══ TEXTAUSZUG

Das Transparenzregister gibt u.a. Überblick über die wirtschaftlich Berechtigten von GmbHs (§ 20 Abs. 1 S. 1 GwG), zu denen insbesondere die Inhaber von mehr als 25 % der Kapitalanteile zählen (§ 3 Abs. 1 u. Abs. 2 S. 1 Nr. 1 GwG). Diese wirtschaftlich Berechtigten konnte man aber im Regelfall bereits bisher der Gesellschafterliste nach § 40 Abs. 1 GmbHG a.F. entnehmen. Gleichwohl wäre gerade bei komplexen Beteiligungsstrukturen der wirtschaftlich Berechtigte nicht ohne einigen Rechenaufwand erkennbar gewesen. Um die Gesellschafterliste transparenter, leichter lesbar und somit „fit für das Transparenzregister“ zu machen, wurde im Rahmen des Umsetzungsgesetzes § 40 Abs. 1 S. 1 GmbHG geändert (Art. 14 der BT-Drucks. 18/11555, S. 72, 172). Anzugeben ist nun u.a. die „durch den jeweiligen Nennbetrag eines Geschäftsanteils vermittelte jeweilige prozentuale Beteiligung am Stammkapital“, sowie ggf. gesondert die prozentuale Angabe des Gesamtumfangs der Beteiligung. Ferner wurden in § 40 Abs. 4 u. 5 GmbHG Verordnungsermächtigungen eingeführt: Abs. 4 gibt die Möglichkeit, auf technische Detail-Aspekte einzugehen, die sich durch die Neufassung des § 40 Abs. 1 S. 1 GmbHG ergeben, verbunden mit der Gelegenheit zur Klarstellung kontroverser Fragen zur Darstellung der Gesellschafterliste. Abs. 5 bereitet den Weg für die wünschenswerte Überführung der derzeit als Scan elektronisch zum Registerordner übermittelten Gesellschafterlistendaten in das maschinenlesbare XML-Format. Ziel sollte insbesondere eine Querverlinkung dergestalt sein, dass ein bloßer Klick auf eine juristische Person als Gesellschafter in der Gesellschafterliste wiederum zu deren Gesellschafterliste führt. Der Anwender könnte sich auf diese Weise bei einer Kaskade von Gesellschaftern leicht zu dem wirtschaftlich Berechtigten am Ende der Kette „durchklicken“.

════
══ BEREITGESTELLTES MATERIAL

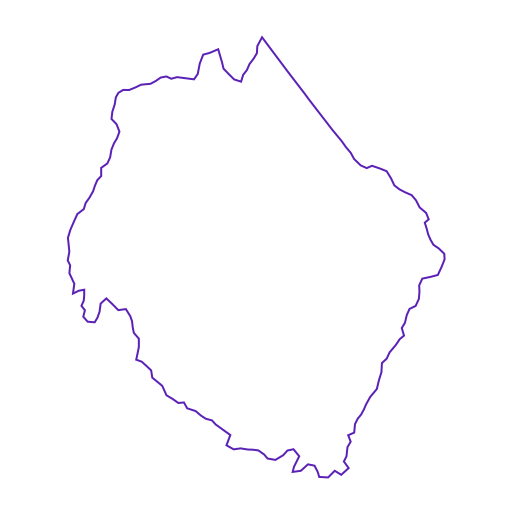 outline of Rinópolis, São Paulo, Brazil, rotated 182°
{"feature_id": "56859067B4040247009846", "entity_name": "Rinópolis", "entity_type": "district", "adm_level": 2, "iso_a3": "BRA", "parent_name": "Brazil", "parent_adm1": "São Paulo", "projection": "albers", "projection_center": [-50.712, -21.682], "detail": "fine", "context": "isolated", "style": "outline", "palette": "violet", "viewbox_px": 512, "rotation_deg": 182, "n_neighbors": 0, "source": "geoboundaries", "source_scale": "gbopen_adm2", "svg_char_len": 2375}
<svg xmlns="http://www.w3.org/2000/svg" viewBox="0 0 512 512"><g transform="rotate(182 256 256)"><path d="M437.6,212.1L431.9,215.1L426.5,216.3L426.3,210.6L426.6,205.3L428.7,200.1L425.1,195.8L426.5,189.3L422.0,184.5L414.9,184.1L412.3,188.8L410.4,194.9L409.6,203.0L404.1,208.4L398.2,203.2L391.7,197.1L384.2,198.4L379.5,191.4L377.6,186.4L376.7,180.4L375.4,174.9L370.2,169.3L369.9,161.0L371.1,153.7L372.1,148.2L366.5,146.4L361.4,142.1L356.8,138.0L355.4,130.8L345.2,123.0L340.6,113.7L334.1,110.1L328.5,106.4L322.9,107.1L319.5,101.4L310.9,98.9L305.3,94.5L300.5,91.6L294.3,90.2L290.4,86.2L281.3,80.1L275.4,76.2L278.9,65.8L271.6,62.0L264.6,63.2L257.4,62.3L252.2,62.3L246.9,61.8L240.9,57.9L237.4,54.0L229.5,52.9L221.8,57.9L217.8,62.7L211.8,64.2L205.8,57.4L210.7,46.6L211.8,41.5L203.7,42.9L196.8,49.6L190.2,48.5L186.8,42.4L185.1,37.4L176.2,37.2L169.8,44.1L163.2,40.3L156.0,47.3L161.0,53.7L158.6,58.9L157.9,68.2L154.9,73.7L157.6,80.1L151.7,82.9L151.2,91.4L148.7,96.9L145.4,101.2L142.8,106.4L140.9,111.4L136.9,119.2L130.6,127.3L128.8,136.2L126.6,144.2L126.4,153.4L121.8,158.0L119.1,164.4L113.2,171.9L109.4,178.0L105.3,181.6L107.8,189.1L104.8,194.5L103.3,202.1L100.7,208.5L94.7,211.7L91.7,218.9L91.4,226.2L91.9,232.3L89.0,239.2L80.9,241.2L73.6,243.4L70.1,251.7L67.4,259.3L67.9,264.8L73.7,270.0L79.1,273.4L82.2,278.4L84.7,283.7L86.5,289.7L88.5,295.2L84.7,298.7L87.5,305.0L94.2,310.3L98.0,317.2L102.5,322.2L109.5,325.0L115.1,327.7L120.2,331.4L123.8,338.4L128.4,345.3L135.0,347.7L143.2,350.2L148.4,347.7L154.5,350.2L161.3,356.3L164.9,362.4L169.9,367.9L174.2,373.6L183.8,384.4L208.6,414.3L213.4,420.4L231.3,442.1L257.6,474.8L262.0,465.8L262.2,458.7L265.1,453.4L269.2,447.6L271.6,441.5L275.1,436.7L277.0,429.7L284.0,431.7L289.4,436.7L295.0,442.1L296.6,448.0L298.6,454.0L301.0,461.3L309.3,457.4L315.8,455.4L318.9,446.5L320.6,435.8L324.1,430.4L341.1,432.0L346.9,430.2L351.8,432.3L357.5,431.0L362.3,427.4L367.5,424.4L376.8,423.2L382.3,420.3L388.5,417.5L394.6,417.3L399.2,414.3L401.6,409.7L402.5,402.5L404.6,395.2L405.2,387.9L400.0,382.9L396.8,375.5L399.0,368.8L401.9,363.6L404.2,357.2L405.2,349.6L407.8,343.3L413.8,338.7L413.5,330.5L417.3,326.2L419.5,320.4L421.1,314.9L424.6,308.3L428.1,303.0L429.7,296.9L436.0,291.7L439.3,283.7L442.4,275.8L444.6,267.6L443.8,262.1L442.7,253.7L444.0,245.0L441.4,240.2L441.9,232.3L436.6,221.9L437.6,212.1Z" fill="none" stroke="#5b21b6" stroke-width="2"/></g></svg>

════

(AUFGABENSTELLUNG) Führen Sie den Text über die Gesellschafterliste und das Transparenzregister im Anschluss an seinen letzten Satz weiter.

(SCHRIFTLICHE ANTWORT)
II. Inlandsbezogene Fragestellungen
Mit Inkrafttreten des neuen § 40 Abs. 1 GmbHG entstand zu technischen Details wie der richtigen Darstellung, zu Rundungen und der Verwendung von Nachkommastellen eine gewisse Aufregung in der Registerpraxis, die auch die Literatur und die Judikatur beschäftigte (OLG München v. 12.10.2017 – 31 Wx 299/17, GmbHR 2018, 35; OLG Nürnberg v. 23.11.2017 – 12 W 1866/17, GmbHR 2018, 86 m. Komm. Bochmann/Cziupka; OLG Nürnberg v. 28.12.2017 – 12 W 2005/17, GmbHR 2018, 256; eine Übersicht über ausgewählte Problemstellungen findet sich zudem bei Wachter, GmbHR 2017, 1177 [1189 ff.]). Entscheidungen wie die des OLG Nürnberg v. 23.11.2017 – 12 W 1866/17, GmbHR 2018, 86 (87) m. Komm. Bochmann/Cziupka, die ausdrücklich auf die Rechtslage vor Geltung der GesLV abhob („jedenfalls derzeit“), unterstrichen das Bedürfnis der Praxis nach baldiger Klärung durch den Verordnungsgeber. Idealiter wäre im Zuge dieses Tätigwerdens nicht nur ...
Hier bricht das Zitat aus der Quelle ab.